== Segment start ==

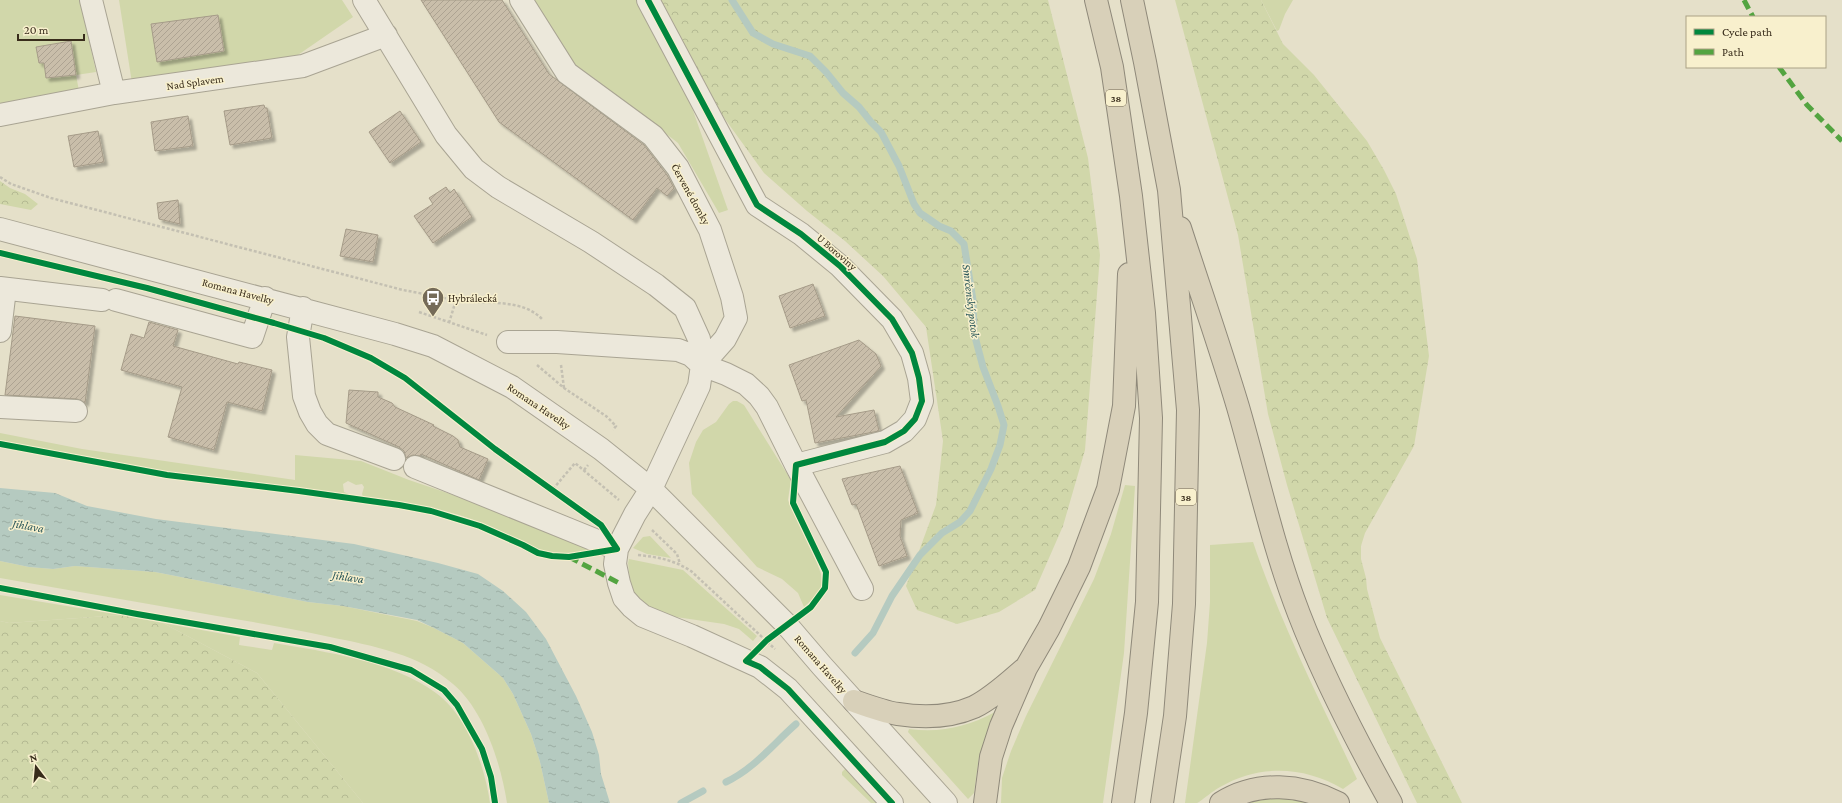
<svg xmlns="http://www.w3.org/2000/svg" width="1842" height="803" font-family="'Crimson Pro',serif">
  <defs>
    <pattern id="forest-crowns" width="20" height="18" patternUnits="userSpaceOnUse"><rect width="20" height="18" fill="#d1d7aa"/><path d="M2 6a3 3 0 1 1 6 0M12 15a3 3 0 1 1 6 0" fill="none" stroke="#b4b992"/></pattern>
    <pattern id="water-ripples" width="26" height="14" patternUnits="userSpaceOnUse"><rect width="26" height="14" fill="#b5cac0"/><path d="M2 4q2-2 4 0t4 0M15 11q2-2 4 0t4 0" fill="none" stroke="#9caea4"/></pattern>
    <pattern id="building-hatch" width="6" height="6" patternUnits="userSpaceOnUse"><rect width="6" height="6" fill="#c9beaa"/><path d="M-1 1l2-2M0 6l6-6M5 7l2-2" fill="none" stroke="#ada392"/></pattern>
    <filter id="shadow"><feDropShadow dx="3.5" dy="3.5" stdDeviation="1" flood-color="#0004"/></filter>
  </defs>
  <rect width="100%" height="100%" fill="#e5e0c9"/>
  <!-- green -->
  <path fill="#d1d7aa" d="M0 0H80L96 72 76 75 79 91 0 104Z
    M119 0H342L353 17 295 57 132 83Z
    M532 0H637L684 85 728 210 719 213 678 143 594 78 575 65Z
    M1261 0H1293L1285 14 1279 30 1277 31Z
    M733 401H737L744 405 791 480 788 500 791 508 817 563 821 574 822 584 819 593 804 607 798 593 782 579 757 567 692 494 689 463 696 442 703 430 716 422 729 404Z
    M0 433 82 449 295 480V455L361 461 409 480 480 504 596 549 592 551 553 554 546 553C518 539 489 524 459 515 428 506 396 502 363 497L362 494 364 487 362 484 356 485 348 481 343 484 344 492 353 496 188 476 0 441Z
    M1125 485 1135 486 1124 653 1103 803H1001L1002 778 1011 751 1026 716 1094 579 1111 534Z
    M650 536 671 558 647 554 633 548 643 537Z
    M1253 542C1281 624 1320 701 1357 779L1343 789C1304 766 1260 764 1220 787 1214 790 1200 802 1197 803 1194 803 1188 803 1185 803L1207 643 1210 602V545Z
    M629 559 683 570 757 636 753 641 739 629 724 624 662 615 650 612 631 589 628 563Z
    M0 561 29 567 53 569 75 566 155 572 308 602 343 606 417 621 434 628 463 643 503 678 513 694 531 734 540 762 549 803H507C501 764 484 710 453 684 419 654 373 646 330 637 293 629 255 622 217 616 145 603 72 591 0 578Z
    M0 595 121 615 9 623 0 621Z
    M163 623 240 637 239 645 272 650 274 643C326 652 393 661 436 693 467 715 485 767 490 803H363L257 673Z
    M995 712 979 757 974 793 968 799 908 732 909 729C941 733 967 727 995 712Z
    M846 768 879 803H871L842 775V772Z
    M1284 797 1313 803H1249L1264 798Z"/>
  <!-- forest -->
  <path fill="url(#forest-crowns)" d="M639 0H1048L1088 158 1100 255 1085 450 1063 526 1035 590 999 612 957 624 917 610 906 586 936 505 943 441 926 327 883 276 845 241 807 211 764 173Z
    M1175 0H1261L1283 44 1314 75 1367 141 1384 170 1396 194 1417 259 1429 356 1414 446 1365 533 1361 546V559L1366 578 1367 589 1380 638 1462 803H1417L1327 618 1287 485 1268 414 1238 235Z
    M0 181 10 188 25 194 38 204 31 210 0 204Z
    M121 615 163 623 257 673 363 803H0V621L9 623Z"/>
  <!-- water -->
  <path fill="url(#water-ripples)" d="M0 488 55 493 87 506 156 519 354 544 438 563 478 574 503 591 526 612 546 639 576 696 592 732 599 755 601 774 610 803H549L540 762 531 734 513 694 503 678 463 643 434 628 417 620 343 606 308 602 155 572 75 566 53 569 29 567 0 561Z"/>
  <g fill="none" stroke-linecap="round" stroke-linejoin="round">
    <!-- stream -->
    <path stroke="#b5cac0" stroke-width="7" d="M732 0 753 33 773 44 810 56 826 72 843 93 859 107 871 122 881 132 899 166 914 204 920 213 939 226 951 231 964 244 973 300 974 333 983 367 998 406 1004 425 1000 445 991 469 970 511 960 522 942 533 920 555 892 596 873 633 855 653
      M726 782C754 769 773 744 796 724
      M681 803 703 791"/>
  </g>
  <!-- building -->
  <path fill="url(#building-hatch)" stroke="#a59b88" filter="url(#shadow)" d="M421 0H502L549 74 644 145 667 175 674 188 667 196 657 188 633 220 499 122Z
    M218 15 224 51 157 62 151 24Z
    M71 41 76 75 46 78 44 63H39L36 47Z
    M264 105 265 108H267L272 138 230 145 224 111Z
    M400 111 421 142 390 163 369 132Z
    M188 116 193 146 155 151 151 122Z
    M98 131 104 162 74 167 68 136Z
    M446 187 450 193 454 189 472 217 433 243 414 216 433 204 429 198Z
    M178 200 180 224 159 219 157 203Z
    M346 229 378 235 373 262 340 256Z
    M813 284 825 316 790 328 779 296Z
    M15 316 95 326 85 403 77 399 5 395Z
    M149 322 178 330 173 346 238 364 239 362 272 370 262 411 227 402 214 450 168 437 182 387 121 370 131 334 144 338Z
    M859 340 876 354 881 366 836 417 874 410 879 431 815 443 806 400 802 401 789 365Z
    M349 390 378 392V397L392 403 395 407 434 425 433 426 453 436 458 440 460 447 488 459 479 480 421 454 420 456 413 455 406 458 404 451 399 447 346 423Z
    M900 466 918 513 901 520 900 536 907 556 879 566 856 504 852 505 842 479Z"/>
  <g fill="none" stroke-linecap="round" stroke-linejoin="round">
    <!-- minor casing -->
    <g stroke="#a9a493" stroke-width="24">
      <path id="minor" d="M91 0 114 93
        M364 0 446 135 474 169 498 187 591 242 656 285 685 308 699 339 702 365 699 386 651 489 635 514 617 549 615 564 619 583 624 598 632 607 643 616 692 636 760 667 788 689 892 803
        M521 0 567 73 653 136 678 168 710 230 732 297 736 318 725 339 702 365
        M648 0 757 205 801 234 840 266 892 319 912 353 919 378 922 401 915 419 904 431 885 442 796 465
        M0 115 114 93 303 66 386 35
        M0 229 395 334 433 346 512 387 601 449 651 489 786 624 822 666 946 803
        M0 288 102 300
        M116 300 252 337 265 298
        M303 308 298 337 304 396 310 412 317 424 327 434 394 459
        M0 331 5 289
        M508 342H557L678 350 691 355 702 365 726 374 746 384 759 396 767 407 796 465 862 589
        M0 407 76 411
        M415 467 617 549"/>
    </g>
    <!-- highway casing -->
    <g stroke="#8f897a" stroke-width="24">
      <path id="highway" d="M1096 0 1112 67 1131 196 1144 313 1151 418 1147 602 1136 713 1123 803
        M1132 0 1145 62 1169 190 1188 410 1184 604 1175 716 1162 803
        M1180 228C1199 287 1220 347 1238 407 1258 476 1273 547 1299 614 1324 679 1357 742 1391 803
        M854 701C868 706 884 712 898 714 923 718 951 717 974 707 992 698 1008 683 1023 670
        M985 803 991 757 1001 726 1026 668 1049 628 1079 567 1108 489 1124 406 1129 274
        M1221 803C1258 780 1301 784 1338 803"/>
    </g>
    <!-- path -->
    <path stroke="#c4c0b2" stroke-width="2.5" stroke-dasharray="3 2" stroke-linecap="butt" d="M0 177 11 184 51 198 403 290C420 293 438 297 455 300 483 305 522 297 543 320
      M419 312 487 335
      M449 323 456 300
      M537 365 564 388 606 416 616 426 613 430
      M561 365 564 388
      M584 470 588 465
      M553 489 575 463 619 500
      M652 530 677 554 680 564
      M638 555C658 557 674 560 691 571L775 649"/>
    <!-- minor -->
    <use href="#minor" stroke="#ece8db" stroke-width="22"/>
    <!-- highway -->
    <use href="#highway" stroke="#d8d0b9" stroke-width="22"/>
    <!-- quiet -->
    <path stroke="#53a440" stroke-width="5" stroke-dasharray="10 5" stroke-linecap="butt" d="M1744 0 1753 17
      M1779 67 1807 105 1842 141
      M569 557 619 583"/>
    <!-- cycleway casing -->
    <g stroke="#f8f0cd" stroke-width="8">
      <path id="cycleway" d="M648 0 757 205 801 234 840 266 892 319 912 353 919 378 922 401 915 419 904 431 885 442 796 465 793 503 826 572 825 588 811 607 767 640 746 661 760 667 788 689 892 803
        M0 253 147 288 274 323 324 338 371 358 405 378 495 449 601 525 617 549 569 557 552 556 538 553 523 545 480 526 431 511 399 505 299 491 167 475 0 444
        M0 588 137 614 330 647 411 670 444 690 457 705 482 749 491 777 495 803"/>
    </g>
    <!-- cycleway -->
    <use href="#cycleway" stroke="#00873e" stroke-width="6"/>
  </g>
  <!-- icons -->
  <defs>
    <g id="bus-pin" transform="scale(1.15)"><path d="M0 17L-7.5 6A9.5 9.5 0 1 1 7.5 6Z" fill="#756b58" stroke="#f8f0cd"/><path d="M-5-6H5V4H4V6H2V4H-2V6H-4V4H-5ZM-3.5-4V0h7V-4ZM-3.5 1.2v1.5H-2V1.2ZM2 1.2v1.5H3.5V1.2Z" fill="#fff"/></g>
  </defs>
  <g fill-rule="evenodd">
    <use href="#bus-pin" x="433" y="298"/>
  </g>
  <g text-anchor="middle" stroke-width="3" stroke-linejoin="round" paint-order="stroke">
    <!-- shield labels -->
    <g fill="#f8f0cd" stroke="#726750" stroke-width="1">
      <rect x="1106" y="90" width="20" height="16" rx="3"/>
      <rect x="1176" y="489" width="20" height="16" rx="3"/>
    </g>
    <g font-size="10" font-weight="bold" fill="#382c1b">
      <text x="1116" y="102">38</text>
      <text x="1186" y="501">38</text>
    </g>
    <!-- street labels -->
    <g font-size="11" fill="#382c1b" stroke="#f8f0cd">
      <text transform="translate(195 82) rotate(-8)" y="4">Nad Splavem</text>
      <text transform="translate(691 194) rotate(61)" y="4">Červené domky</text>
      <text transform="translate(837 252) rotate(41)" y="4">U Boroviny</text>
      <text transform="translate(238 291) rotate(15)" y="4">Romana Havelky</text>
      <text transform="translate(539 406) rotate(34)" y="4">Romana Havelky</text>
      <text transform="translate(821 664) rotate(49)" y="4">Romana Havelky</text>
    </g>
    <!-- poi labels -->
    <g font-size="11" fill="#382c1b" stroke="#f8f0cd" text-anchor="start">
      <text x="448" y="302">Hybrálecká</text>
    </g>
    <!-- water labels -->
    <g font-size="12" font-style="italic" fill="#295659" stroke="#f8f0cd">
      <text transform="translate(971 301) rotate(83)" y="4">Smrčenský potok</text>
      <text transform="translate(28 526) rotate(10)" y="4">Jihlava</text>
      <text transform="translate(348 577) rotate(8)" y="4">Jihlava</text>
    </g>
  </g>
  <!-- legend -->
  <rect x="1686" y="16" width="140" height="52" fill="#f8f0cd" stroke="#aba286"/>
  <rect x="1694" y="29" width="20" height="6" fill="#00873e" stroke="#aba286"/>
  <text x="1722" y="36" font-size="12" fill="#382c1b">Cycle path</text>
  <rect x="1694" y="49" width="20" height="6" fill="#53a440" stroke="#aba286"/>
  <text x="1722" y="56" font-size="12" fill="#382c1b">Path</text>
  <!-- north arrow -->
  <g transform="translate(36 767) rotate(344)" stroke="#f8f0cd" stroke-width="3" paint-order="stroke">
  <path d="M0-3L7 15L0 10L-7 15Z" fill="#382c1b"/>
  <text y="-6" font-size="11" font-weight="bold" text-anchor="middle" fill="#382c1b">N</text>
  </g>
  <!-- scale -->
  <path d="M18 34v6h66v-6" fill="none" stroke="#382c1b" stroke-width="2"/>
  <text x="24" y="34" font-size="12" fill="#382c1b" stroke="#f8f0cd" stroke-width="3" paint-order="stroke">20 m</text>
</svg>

== Segment end ==

EXERCISE REQUIREMENTS —
In the listing above, locate the line containing "M71 41 76 75 46 78 44 63H39L36 47Z" and the line containing "M859 340 876", then transcribe both and every line between them verbatim.

EXERCISE OUTPUT —
    M71 41 76 75 46 78 44 63H39L36 47Z
    M264 105 265 108H267L272 138 230 145 224 111Z
    M400 111 421 142 390 163 369 132Z
    M188 116 193 146 155 151 151 122Z
    M98 131 104 162 74 167 68 136Z
    M446 187 450 193 454 189 472 217 433 243 414 216 433 204 429 198Z
    M178 200 180 224 159 219 157 203Z
    M346 229 378 235 373 262 340 256Z
    M813 284 825 316 790 328 779 296Z
    M15 316 95 326 85 403 77 399 5 395Z
    M149 322 178 330 173 346 238 364 239 362 272 370 262 411 227 402 214 450 168 437 182 387 121 370 131 334 144 338Z
    M859 340 876 354 881 366 836 417 874 410 879 431 815 443 806 400 802 401 789 365Z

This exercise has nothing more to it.